Salesforce Growth Slightly Accelerated In Q4, Driven By Nine-Digit Deals And Expanding Portfolio
An increasingly broad and diverse product portfolio was behind the slight acceleration in growth Salesforce saw in the final three months of 2015, CEO Marc Benioff told investors Wednesday during the company's earnings call.
The period, corresponding to the fourth quarter of the San Francisco-based cloud company's fiscal year 2016, yielded $1.81 billion in revenue -- a 27 percent year-over-year climb when measured in constant currency. The financials beat analyst expectations for revenue and matched them for earnings.
"This is the best quarter we've ever seen," Benioff said. "We would never expect to see every product group, every geography and every sector of our business exceed expectations.
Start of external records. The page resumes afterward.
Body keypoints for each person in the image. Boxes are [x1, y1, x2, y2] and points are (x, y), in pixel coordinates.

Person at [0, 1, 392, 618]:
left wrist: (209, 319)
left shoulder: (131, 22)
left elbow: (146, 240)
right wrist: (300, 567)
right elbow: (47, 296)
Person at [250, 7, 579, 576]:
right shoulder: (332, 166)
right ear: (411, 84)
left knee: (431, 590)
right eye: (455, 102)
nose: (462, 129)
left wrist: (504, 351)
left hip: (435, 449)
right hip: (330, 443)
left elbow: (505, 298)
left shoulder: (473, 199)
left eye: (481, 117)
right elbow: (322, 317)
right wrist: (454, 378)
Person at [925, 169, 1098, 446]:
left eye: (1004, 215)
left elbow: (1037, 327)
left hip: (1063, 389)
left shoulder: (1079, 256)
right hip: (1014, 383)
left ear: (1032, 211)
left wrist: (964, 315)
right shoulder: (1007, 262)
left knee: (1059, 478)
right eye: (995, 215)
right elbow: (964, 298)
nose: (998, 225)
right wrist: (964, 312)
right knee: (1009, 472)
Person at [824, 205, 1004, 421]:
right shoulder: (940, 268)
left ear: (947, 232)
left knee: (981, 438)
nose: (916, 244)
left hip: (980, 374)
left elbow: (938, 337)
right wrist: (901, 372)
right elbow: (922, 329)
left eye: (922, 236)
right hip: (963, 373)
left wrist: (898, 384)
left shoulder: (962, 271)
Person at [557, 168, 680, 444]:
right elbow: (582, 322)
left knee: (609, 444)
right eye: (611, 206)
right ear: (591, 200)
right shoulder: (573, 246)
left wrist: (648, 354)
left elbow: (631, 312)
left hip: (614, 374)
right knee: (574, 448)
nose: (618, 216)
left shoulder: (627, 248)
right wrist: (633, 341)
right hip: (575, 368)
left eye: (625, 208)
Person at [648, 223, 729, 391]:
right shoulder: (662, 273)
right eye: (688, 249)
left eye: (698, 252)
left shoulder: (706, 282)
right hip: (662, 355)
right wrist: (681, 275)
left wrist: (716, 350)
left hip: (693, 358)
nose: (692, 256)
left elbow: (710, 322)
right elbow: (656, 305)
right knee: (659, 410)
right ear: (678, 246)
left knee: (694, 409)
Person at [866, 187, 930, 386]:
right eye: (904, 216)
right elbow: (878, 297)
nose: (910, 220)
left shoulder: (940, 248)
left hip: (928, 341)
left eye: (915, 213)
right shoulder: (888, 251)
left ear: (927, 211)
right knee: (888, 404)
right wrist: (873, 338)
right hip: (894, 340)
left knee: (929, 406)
That creates phenomenal momentum."
[Related: Salesforce Closes Another Stellar Quarter, Sets Sights On Leapfrogging SAP Next Year]
The Q4 results encouraged Salesforce to raise its forecast for fiscal year 2017 to a range of $8.08 billion to $8.12 billion, sending the stock that closed Wednesday at $62.52 to above $68 in after-hours trading.
Benioff highlighted a recent deal with Accenture as evidence that systems integrators would be wise to devote greater resources to their Salesforce practices, and to start using the company's CRM software themselves to manage customer relationships.
"There hasn't been a conversation this quarter that has not revolved around the incredible success we've had with Accenture," Benioff told investors on the earnings call.
Salesforce represents the IT consulting giant's fastest growing business unit, and Accenture has also deployed 25,000 users inside of its own company, he said.
"This is having a broad ripple effect through the SI community," Benioff told investors.
The CEO advised the channel to not only sell Salesforce's cloud apps, but to build apps on its platforms, and, like Accenture, use the product internally.
"Some SIs have not responded fast, and are getting displaced," he said.
The success of Salesforce and its most-committed partners has been a "shot across the bow of the SI community," Benioff said, promising a "broad shakeup" in the channel because of "next-generation implementations."
Keith Block, Salesforce's president and recently promoted chief operating officer, told investors that Salesforce is working to strengthen relationships with solution providers to drive further growth.
"They're a big part of our future and our ecosystem strategy," he said. "We all recognize the upper tier of these SIs are key influencers on business executives."
The IT consulting channel brings "expertise and access" to enterprises, and drives the success of customers, Block said.
Salesforce is working on "establishing a 360-degree relationship" with its partner community, he said, since "most successful SIs are the ones very focused on Salesforce and who run their business on Salesforce."
"The ones who get it are growing," Block told investors.
Salesforce ended fiscal year 2016 with $6.67 billion in revenue, a 24 percent increase from the previous year, or 27 percent in constant currency.
Accelerated growth is rare for a company of its size and position in the market, Salesforce execs noted.
Benioff attributed the surprisingly strong sales to an expanding geographic portfolio that's complemented by an ever-more comprehensive portfolio of cloud services -- sales, service, marketing, community, apps and the Internet of Things.
"When that full portfolio accelerates -- that is, they all come in in the quarter, every product in every geography, in enterprise and SMB -- then you get this kind of accelerated growth," Benioff told investors.
The quarterly results were boosted by two occurrences of an extremely rare event: the nine-figure deal.
One of those $100 million-plus engagements came from a renewal by one of the world's largest insurance companies; the other was a new transaction with one of the largest professional services companies, said CFO Mark Hawkins.
Hawkins acknowledged that sales of that magnitude are few and far between, but he said Salesforce is closing deals like those, and a "broad range of seven- and eight-digit deals," because it is taking a modern approach to selling software -- engaging line-of-business leaders instead of central IT.
The megadeals resulted from CEO-level conversations, Hawkins said. "We're in the board room."
Benioff, always quick to point out the foibles he perceives in other companies, said many competitors are focused on building apps, then making them look and work better across devices.
They're making a huge mistake, he said.
"What they should have focused on is building platforms for building apps," the CEO said. That's what Salesforce has done with its Lightning platform, giving "developers a fast, easy and low-cost way to deploy enterprise apps."
And because 72 percent of Salesforce customers still use only one of the clouds in its Software-as-a-Service portfolio, the opportunity to go "wall-to-wall with those customers" -- selling multiple clouds -- in the future promises another avenue for growth, Benioff told investors.